# start of Extracted data
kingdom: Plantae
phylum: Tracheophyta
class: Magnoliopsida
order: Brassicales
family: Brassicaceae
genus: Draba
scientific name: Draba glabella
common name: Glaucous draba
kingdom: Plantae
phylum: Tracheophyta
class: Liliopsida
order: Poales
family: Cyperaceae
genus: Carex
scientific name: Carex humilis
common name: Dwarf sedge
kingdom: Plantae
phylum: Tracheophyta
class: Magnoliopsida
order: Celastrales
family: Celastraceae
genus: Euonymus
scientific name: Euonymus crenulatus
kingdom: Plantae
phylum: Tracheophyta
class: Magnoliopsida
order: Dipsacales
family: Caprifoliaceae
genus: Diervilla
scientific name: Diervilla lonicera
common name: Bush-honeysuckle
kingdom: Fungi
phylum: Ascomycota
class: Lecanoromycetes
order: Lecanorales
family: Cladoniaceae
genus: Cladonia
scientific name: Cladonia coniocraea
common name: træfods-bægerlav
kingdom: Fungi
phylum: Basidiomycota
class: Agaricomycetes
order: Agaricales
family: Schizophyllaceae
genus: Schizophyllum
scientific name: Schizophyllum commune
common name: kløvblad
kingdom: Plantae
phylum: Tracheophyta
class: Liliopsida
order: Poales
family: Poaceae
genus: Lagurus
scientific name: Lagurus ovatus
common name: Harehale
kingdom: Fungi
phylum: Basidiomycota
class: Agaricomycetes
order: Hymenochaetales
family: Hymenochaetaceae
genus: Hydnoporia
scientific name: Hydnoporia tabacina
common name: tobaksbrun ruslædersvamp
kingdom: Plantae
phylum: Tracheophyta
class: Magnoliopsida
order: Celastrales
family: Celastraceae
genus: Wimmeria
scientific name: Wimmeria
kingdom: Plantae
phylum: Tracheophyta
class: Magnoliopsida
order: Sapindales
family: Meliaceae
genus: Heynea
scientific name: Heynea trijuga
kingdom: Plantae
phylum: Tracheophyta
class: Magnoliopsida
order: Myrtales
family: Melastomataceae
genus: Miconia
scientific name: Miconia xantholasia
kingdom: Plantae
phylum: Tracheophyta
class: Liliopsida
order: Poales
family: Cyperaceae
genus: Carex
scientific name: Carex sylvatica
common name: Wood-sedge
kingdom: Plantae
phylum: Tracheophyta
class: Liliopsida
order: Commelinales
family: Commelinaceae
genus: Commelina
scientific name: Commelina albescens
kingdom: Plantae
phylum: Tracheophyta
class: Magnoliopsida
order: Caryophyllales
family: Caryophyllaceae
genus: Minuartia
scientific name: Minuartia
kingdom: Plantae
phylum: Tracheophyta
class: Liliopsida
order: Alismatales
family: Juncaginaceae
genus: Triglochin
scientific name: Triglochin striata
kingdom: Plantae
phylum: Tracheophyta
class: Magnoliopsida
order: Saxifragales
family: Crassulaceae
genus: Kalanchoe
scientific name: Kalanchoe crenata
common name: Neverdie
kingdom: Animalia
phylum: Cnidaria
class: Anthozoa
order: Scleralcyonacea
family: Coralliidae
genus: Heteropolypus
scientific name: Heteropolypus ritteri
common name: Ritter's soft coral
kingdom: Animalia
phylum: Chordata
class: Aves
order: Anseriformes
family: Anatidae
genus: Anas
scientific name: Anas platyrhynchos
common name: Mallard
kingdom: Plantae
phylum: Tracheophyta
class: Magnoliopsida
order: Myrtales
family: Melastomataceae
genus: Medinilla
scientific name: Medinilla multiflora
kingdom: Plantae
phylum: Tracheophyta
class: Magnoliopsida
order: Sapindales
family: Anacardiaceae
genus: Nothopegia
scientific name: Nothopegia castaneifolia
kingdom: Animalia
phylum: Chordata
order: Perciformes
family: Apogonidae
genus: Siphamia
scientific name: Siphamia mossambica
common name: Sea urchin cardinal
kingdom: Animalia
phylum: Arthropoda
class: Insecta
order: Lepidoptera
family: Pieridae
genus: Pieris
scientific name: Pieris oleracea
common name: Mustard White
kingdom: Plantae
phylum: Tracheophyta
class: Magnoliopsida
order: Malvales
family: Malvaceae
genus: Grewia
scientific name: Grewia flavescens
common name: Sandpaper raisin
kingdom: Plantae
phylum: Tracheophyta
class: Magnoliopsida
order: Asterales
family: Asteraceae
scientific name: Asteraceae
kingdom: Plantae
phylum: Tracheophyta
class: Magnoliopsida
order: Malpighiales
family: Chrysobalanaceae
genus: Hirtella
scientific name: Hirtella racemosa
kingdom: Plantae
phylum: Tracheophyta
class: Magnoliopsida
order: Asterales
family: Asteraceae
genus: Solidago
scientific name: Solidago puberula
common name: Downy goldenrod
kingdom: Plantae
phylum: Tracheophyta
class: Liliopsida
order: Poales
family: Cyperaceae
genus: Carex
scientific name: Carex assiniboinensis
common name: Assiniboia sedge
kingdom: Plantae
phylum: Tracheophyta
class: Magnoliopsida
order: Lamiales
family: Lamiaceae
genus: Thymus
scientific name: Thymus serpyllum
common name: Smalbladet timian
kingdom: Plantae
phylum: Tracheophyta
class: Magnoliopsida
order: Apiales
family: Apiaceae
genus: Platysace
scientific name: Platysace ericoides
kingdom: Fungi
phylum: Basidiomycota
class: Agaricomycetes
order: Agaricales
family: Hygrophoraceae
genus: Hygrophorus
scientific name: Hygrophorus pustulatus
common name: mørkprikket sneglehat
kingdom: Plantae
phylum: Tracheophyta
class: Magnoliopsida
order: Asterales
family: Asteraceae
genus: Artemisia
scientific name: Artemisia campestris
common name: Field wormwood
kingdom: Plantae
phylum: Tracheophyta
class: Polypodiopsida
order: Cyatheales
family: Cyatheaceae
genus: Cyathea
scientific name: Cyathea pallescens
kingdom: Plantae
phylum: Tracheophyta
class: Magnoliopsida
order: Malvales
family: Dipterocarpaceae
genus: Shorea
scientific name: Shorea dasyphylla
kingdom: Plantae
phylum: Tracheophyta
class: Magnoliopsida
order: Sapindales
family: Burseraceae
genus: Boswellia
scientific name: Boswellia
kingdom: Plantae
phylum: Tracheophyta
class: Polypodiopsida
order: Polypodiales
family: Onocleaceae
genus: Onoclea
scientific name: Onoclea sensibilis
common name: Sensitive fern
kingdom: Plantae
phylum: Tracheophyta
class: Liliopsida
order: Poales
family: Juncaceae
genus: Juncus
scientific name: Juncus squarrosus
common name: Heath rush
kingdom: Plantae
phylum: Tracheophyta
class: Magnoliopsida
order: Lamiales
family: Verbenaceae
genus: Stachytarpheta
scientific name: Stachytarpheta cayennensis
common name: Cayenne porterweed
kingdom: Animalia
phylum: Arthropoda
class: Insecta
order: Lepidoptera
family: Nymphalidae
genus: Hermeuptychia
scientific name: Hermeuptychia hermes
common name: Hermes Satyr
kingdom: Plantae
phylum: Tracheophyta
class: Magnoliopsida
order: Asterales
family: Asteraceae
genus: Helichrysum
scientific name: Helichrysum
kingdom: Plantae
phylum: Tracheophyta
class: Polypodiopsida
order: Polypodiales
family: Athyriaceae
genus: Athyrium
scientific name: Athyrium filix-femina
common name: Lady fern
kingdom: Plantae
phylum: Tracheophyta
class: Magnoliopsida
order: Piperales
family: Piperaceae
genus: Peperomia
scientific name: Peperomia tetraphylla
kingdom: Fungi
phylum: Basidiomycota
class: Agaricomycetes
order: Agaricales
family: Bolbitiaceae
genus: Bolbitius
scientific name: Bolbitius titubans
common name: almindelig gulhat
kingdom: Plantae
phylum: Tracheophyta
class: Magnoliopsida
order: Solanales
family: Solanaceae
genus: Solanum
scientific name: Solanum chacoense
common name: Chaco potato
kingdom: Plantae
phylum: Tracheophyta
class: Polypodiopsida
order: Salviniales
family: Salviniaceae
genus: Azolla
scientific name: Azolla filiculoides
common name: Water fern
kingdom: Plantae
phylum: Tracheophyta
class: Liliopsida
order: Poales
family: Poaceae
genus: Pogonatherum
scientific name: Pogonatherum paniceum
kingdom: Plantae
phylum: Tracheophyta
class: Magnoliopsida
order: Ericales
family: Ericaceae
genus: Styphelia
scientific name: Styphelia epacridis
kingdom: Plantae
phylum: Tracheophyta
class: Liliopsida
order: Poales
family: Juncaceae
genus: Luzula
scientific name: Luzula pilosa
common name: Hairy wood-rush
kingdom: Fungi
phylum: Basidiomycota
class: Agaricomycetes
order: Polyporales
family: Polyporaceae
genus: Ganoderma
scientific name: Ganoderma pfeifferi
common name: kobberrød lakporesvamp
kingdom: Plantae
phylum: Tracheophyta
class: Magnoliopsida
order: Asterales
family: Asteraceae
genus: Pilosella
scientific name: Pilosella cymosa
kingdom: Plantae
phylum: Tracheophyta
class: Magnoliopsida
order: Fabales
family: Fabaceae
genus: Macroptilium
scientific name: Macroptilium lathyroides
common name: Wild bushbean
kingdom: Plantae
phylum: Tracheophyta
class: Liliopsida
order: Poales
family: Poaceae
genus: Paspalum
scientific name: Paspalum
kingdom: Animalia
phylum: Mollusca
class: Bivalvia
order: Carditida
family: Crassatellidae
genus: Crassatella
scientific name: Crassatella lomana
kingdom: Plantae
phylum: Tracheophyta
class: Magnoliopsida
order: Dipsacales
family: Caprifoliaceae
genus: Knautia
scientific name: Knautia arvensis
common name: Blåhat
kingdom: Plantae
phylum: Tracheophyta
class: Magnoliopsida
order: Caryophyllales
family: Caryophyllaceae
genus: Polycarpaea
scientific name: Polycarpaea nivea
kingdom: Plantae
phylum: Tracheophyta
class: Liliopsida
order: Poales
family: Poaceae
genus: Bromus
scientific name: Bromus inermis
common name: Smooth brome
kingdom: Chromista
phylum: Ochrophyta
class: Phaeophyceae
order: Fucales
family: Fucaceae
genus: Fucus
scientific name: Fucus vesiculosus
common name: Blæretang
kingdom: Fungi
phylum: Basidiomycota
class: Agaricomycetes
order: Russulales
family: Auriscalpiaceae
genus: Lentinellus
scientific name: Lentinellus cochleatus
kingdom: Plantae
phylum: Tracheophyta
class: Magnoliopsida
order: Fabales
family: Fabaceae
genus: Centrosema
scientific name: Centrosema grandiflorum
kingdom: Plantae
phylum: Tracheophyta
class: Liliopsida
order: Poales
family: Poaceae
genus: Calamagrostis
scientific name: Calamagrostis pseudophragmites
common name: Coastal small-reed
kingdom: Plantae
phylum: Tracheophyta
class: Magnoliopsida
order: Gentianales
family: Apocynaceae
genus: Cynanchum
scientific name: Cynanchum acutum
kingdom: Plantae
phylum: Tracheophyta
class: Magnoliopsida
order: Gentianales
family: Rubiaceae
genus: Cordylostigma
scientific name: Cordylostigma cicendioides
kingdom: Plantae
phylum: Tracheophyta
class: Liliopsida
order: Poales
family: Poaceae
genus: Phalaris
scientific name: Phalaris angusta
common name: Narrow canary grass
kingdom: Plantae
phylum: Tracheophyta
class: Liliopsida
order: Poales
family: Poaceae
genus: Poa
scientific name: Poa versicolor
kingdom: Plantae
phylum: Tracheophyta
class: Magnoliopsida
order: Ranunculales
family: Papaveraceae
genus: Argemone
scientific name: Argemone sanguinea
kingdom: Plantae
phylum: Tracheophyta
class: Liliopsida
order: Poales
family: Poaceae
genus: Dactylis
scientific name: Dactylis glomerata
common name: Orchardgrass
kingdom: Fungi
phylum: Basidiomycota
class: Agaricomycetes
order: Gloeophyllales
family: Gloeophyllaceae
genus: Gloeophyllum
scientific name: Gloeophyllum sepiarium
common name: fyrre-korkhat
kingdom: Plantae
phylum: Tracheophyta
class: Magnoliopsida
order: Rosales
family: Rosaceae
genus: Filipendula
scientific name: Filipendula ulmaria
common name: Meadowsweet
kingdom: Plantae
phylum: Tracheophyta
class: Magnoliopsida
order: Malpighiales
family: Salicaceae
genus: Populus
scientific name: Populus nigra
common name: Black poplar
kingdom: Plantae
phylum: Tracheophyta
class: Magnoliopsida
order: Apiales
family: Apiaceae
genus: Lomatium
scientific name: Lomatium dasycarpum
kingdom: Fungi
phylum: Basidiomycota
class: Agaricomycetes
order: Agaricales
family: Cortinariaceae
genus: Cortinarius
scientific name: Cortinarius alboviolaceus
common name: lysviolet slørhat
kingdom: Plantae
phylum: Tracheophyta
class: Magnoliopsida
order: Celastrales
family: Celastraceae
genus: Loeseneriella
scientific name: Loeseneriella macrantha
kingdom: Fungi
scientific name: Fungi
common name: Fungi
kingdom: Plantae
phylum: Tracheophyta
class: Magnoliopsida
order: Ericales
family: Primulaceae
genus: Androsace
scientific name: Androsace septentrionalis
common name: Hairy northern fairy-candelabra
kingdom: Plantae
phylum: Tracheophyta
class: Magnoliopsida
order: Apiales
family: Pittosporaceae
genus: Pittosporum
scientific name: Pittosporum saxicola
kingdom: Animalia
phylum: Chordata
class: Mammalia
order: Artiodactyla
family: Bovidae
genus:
# end of Extracted data
Reproduce the part of the listing that opens with the line containing "scientific name: Cyathea pallescens" and closes with the line containing "genus: Athyrium", keeping both of those lines.

**Solved exercise**
scientific name: Cyathea pallescens
kingdom: Plantae
phylum: Tracheophyta
class: Magnoliopsida
order: Malvales
family: Dipterocarpaceae
genus: Shorea
scientific name: Shorea dasyphylla
kingdom: Plantae
phylum: Tracheophyta
class: Magnoliopsida
order: Sapindales
family: Burseraceae
genus: Boswellia
scientific name: Boswellia
kingdom: Plantae
phylum: Tracheophyta
class: Polypodiopsida
order: Polypodiales
family: Onocleaceae
genus: Onoclea
scientific name: Onoclea sensibilis
common name: Sensitive fern
kingdom: Plantae
phylum: Tracheophyta
class: Liliopsida
order: Poales
family: Juncaceae
genus: Juncus
scientific name: Juncus squarrosus
common name: Heath rush
kingdom: Plantae
phylum: Tracheophyta
class: Magnoliopsida
order: Lamiales
family: Verbenaceae
genus: Stachytarpheta
scientific name: Stachytarpheta cayennensis
common name: Cayenne porterweed
kingdom: Animalia
phylum: Arthropoda
class: Insecta
order: Lepidoptera
family: Nymphalidae
genus: Hermeuptychia
scientific name: Hermeuptychia hermes
common name: Hermes Satyr
kingdom: Plantae
phylum: Tracheophyta
class: Magnoliopsida
order: Asterales
family: Asteraceae
genus: Helichrysum
scientific name: Helichrysum
kingdom: Plantae
phylum: Tracheophyta
class: Polypodiopsida
order: Polypodiales
family: Athyriaceae
genus: Athyrium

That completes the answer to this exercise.